The orbital distribution of trans-Neptunian objects beyond 50 au

TL;DR

This study models the dynamical evolution of trans-Neptunian objects beyond 50 au, predicting their orbital clustering near Neptune resonances and estimating their population sizes, which aligns with recent observations.

Contribution

It introduces a numerical model of Neptune's slow migration that explains the orbital clustering and population estimates of distant Kuiper Belt Objects beyond 50 au.

Findings

Objects near resonances are consistent with model predictions.

Estimated populations at key resonances match observational data.

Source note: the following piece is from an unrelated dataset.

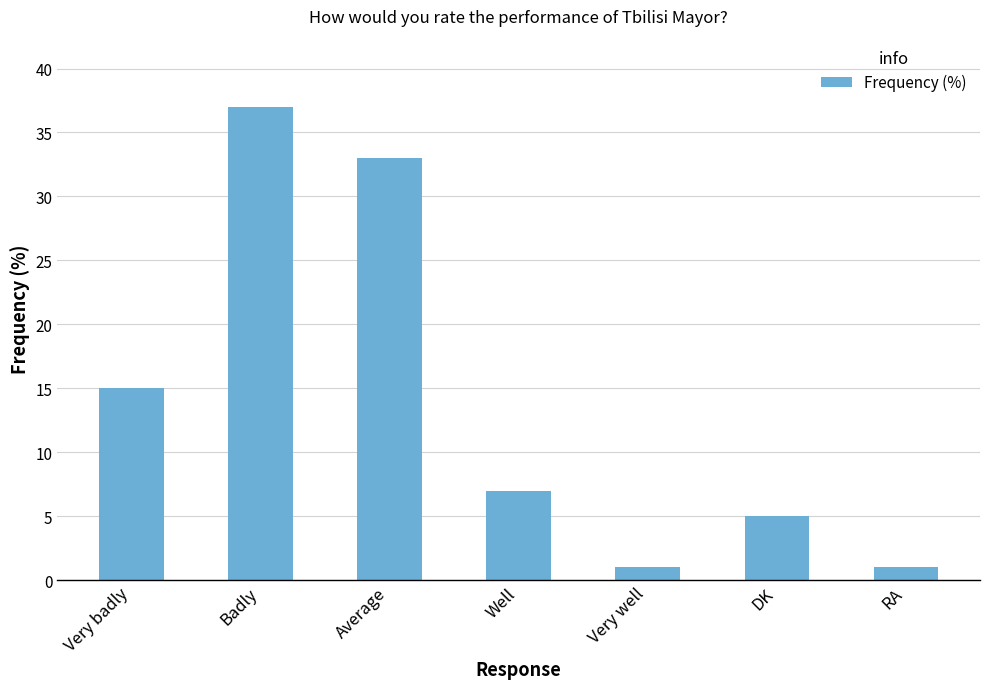

Which has a higher value, Average or Very well?

Average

Orbits tend to cluster near, but not exactly in, Neptune resonances.

Abstract

The dynamical structure of the Kuiper belt beyond 50 au is not well understood. Here we report results of a numerical model with long-range, slow and grainy migration of Neptune. The model implies that bodies scattered outward by Neptune to semimajor axes a>50 au often evolve into resonances which subsequently act to raise the perihelion distances of orbits to q>40 au. The implication of the model is that the orbits with 50<a<100 au and q>40 au should cluster near (but not in) the resonances with Neptune (3:1 at a=62.6 au, 4:1 at a=75.9 au, 5:1 at a=88.0 au, etc.). The recent detection of several distant Kuiper Belt Objects (KBOs) near resonances is consistent with this prediction, but it is not yet clear whether the orbits are really non-resonant as our model predicts. We estimate from the model that there should presently be ~1600-2400 bodies at the 3:1 resonance and ~1000-1400 bodies at the 4:1 resonance (for q>40 au and diameters D>100 km). These results favorably compare with the population census of distant KBOs inferred from existing observations.